Zizek distinguishes three moments in the narrative of an ideology. 1. Doctrine - ideological doctrine concerns the ideas and theories of an ideology, i.e. liberalism partly developed from the ideas of John Locke. 2. Belief - ideological belief designates the material or external manifestations and apparatuses of its doctrine, i.e. liberalism is materialized in an independent press, democratic elections and the free market. 3. Ritual - ideological ritual refers to the internalization of a doctrine, the way it is experienced as spontaneous, i.e in liberalism subjects naturally think of themselves as free individuals.
These three aspects of ideology form a kind of narrative. In the first stage of ideological doctrine we find ideology in its "pure" state. Here ideology takes the form of a supposedly truthful proposition or set of arguments which, in reality, conceal a vested interest. Locke's arguments about government served the interest of the revolutionary Americans rather than the colonizing British. In a second step, a successful ideology takes on the material form which generates belief in that ideology, most potently in the guise of Althusser's State Apparatuses. Third, ideology assumes an almost spontaneous existence, becoming instinctive rather than realized either as an explicit set of arguments or as an institution. the supreme example of such spontaneity is, for Zizek, the notion of commodity fetishism.

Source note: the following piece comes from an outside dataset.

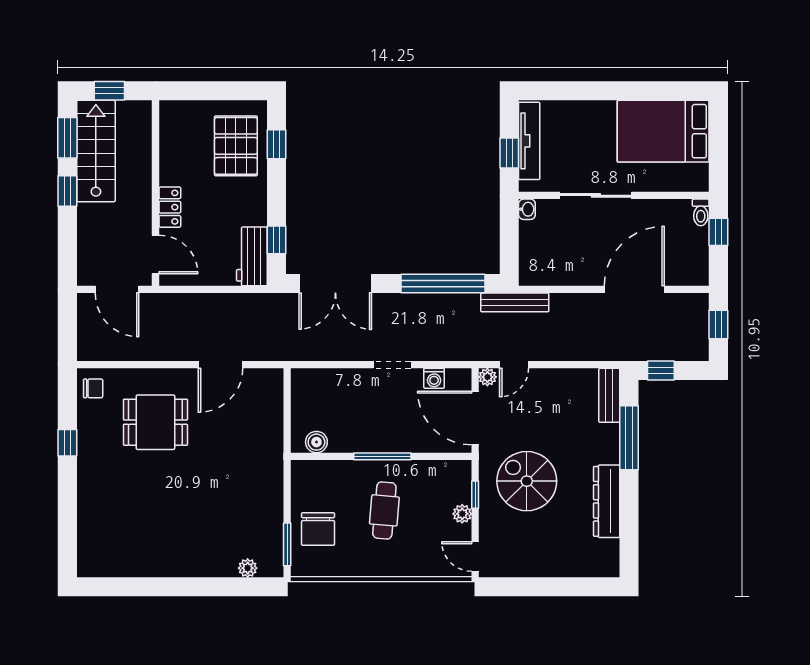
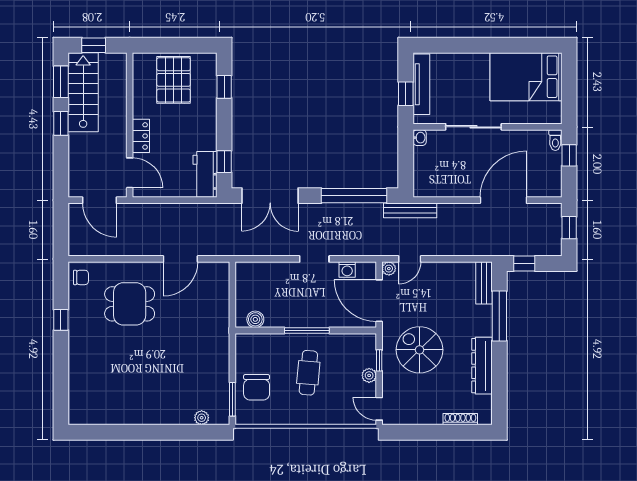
pallet: (236, 146) -> (174, 80), moved
shoe rack: (579, 570) -> (460, 419), added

In each of these three moments - a doctrine, its materialization in the form of belief and its manifestation as spontaneous ritual - as soon as we think we have assumed a position of truth from which to denounce the lie of an ideology, we find ourselves back in ideology again. This is so because our understanding of ideology is based on a binary structure, which contrasts reality with ideology. To solve this problem, Zizek suggests that we analyze ideology using a ternary structure. So, how can we distinguish reality from ideology? From what position, for example, is Zizek able to denounce the New Age reading of the universe as ideological mystification? It is not from the position in reality because reality is constituted by the Symbolic and the Symbolic is where fiction assumes the guise of truth. The only non-ideological position available is in the Real - the Real of the antagonism. Now, that is not a position we can actually occupy; it is rather "the extraideological point of reference that authorizes us to denounce the content of our immediate experience as 'ideological.'" (Mapping Ideology) The antagonism of the Real is a constant that has to be assumed given the xistence of social reality (the Symbolic Order). As this antagonism is part of the Real, it is not subject to ideological mystification; rather its effect is visible in ideological mystification. Here, ideology takes the form of the spectral supplement to reality, concealing the gap opened up by the failure of reality (the Symbolic) to account fully for the Real. While this model of the structure of reality does not allow us a position from which to assume an objective viewpoint, it does presuppose the existence of ideology and thus authorizes the validity of its critique. The distinction between reality and ideology exists as a theoretical given. Zizek does not claim that he can offer any access to the "objective truth of things" but that ideology must be assumed to exist if we grant that reality is structured upon a constitutive antagonism. And if ideology exists we must ne able to subject it to critique. This is the aim of Zizek's theory of ideology, namely an attempt to keep the project of ideological critique alive at all in an era in which we are said to have left ideology behind.